Single CPU thread multi-GPU array reduction/sharing

I have written an application that extracts sightlines through hydrodynamics simulations, which is successfully accelerated on a single GPU using OpenACC. Here is some (pseudo)code showing the style of parallelism:

int N = 30000000;     /* size of simulation, e.g. SPH particles or grid cells */
double *simulation;   /* some hydro quantity like fluid density */
double *x_sim;        /* coordinates of simulation quantity */

... /* some further initialization here */

/* Transfer data onto GPU */
#pragma enter data copyin(simulation[0:N], x_sim[0:N])

int L = 10000;       /* number of sightlines to extract */
int G = 2048;        /* number of grid cells along sightline */ 
double *sightlines;  /* the quantity extracted along sightline */
double *x_los;       /* coordinates of sightline grid cells */

... /* some further initialization here */

/* Extract sightlines */
#pragma acc kernels present(simulation[0:N], x_sim[0:N]) copyin(x_los[0:L*G]) copy(sightlines[0:L*G])
#pragma acc loop independent
for (int i = 0; i < L; i++) {
  for (int j = 0; j < N; j++) {
    for (int k = 0; k < G; k++) {
     /* distance from sightline grid cell to simulation cell */
      double factor = abs(x_los[i*G + k] - x_sim[j]) ;
    
      /* extracted quantity weighted by distance */
      sightlines[i*G + k] += simulation[j]/factor;

    } /* loop over a given sightline's grid cells */
  } /* loop over simulation */
} /* loop over sightlines */

#pragma exit data delete(P[0:N], x_sim[0:N])

Note the GPU has a copy of the simulation, and I parallelize the calculation across the sightlines. The sightlines are independent, so each gang (thread?) of the GPU can handle a sightline. The sightlines array is shared across the threads in the global GPU memory, but this is memory safe because they will only write to their relevant (non-overlapping) parts.

However I now want to run this application on really big simulations, and for many many sightlines. This means the time to compute one sightline goes up, and also that we start having many more sightlines than GPU threads; both of these factors make the application slow (although of course still faster than running in serial on one CPU!) An obvious next step might be to increase the number of GPUs, taking advantage of the independence of each sightline again. I can give each GPU a copy of the simulation array, and then they can each handle a subset of the sightlines.

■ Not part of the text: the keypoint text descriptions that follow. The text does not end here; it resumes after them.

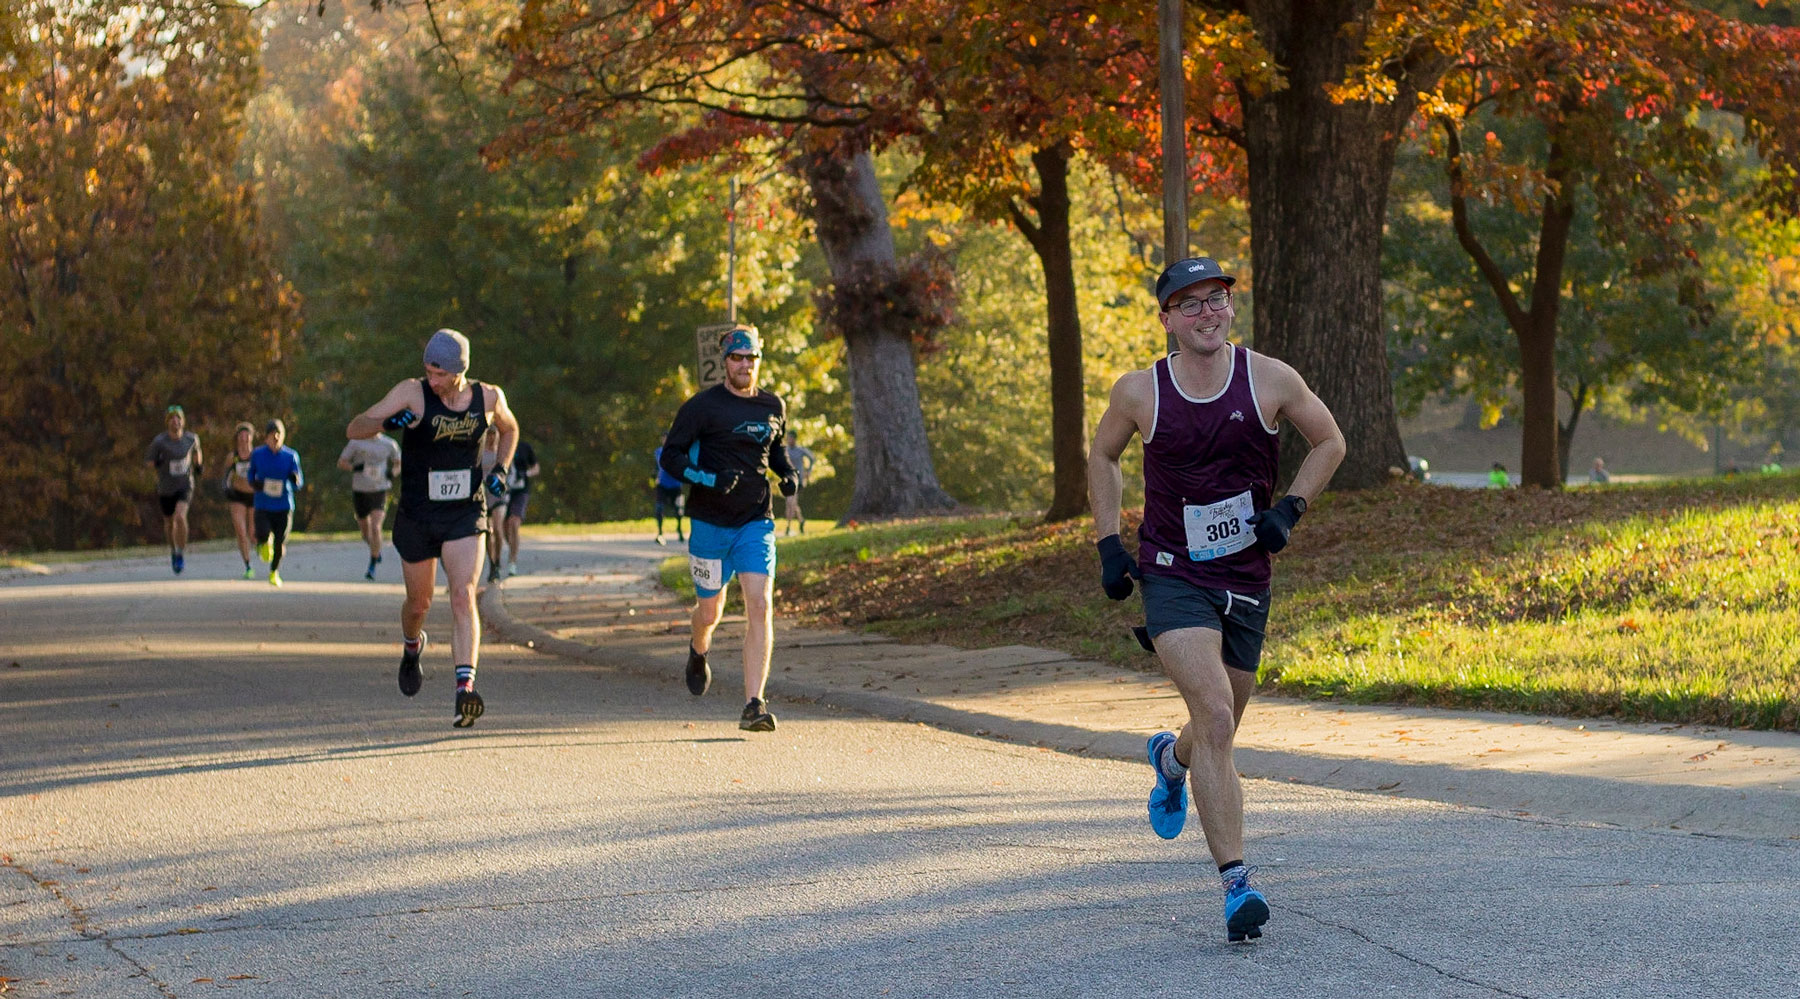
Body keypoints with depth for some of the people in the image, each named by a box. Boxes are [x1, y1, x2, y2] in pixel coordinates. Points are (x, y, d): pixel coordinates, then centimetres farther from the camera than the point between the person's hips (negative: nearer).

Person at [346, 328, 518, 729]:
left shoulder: (489, 397, -3)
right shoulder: (412, 393, -11)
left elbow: (509, 429, 21)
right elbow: (354, 430, -14)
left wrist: (500, 469, 4)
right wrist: (386, 421, -35)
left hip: (465, 516, 0)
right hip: (417, 516, 0)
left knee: (463, 595, -18)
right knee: (419, 602, 13)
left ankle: (465, 688, -27)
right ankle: (412, 647, 49)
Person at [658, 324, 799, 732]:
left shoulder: (773, 406, 8)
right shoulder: (703, 406, -7)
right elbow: (669, 455, -8)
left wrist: (788, 473, 5)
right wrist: (710, 480, -22)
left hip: (757, 522, 2)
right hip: (710, 522, -2)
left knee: (760, 606, -14)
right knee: (710, 610, 10)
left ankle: (753, 705, -17)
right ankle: (699, 652, 49)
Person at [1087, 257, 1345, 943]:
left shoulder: (1268, 380, -4)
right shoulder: (1139, 392, -5)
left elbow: (1329, 441, 10)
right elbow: (1102, 457, 14)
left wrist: (1289, 508, -4)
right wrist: (1109, 544, 5)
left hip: (1245, 580, 3)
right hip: (1172, 577, -3)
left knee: (1220, 731, 17)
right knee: (1215, 716, -21)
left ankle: (1171, 759, 56)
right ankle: (1236, 883, -21)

Here’s where I am stuck on the best approach to this. Is there an OpenACC way to give the whole sightlines array to each GPU, let them each calculate their own parts (which are independent), and then effectively reduce them back onto the host’s copy of the array? If doing this naively I would expect that each time the GPU transferred back its copy to the host, it would overwrite whatever had been previously written by other GPUs.

If there isn’t a straightforward way to do this in OpenACC then I guess I can manually create sub-arrays for each GPU, and do the reduction on the host afterwards.

Thanks in advance for any help!

What is the output when you compile with -Minfo=accel? I believe there may be some sections of your code that could be further parallelized. Only the outer i loop is currently parallelized; the k-loop can be accelerated and you can hoist simulation[j]/factor up out of the loop, though the compiler may be doing that automatically for you.

Regarding multi-GPUs, using MPI will probably be your best bet. There is currently no way to copy your entire array to each GPU; you will need to decompose the domain and transfer each portion to each individual GPU. However, on transfer back to the host, you could have MPI do a reduction across the ranks.

Thanks for your response!

What is the output when you compile with -Minfo=accel? I believe there may be some sections of your code that could be further parallelized.

So you’re probably right that there could be some extra parallelization possible here. The compiler doesn’t automatically do it, I think because of various (non-restricted) pointers involved in the real code, so the -Minfo=accel output looks like:

        168, #pragma acc loop gang, vector(128) /* blockIdx.x threadIdx.x */
        175, #pragma acc loop seq
        189, #pragma acc loop seq

The middle loop is not independent, but the final loop over sightline grid cells is independent and could be parallelized. I will try adding a

#pragma acc loop independent

to see if that can be parallelized more efficiently.

Regarding multi-GPUs, using MPI will probably be your best bet.

Fair enough, if there’s currently no way to do it with OpenACC alone then MPI or perhaps OpenMP is the easiest way to go. I’ll give that a try. Thanks!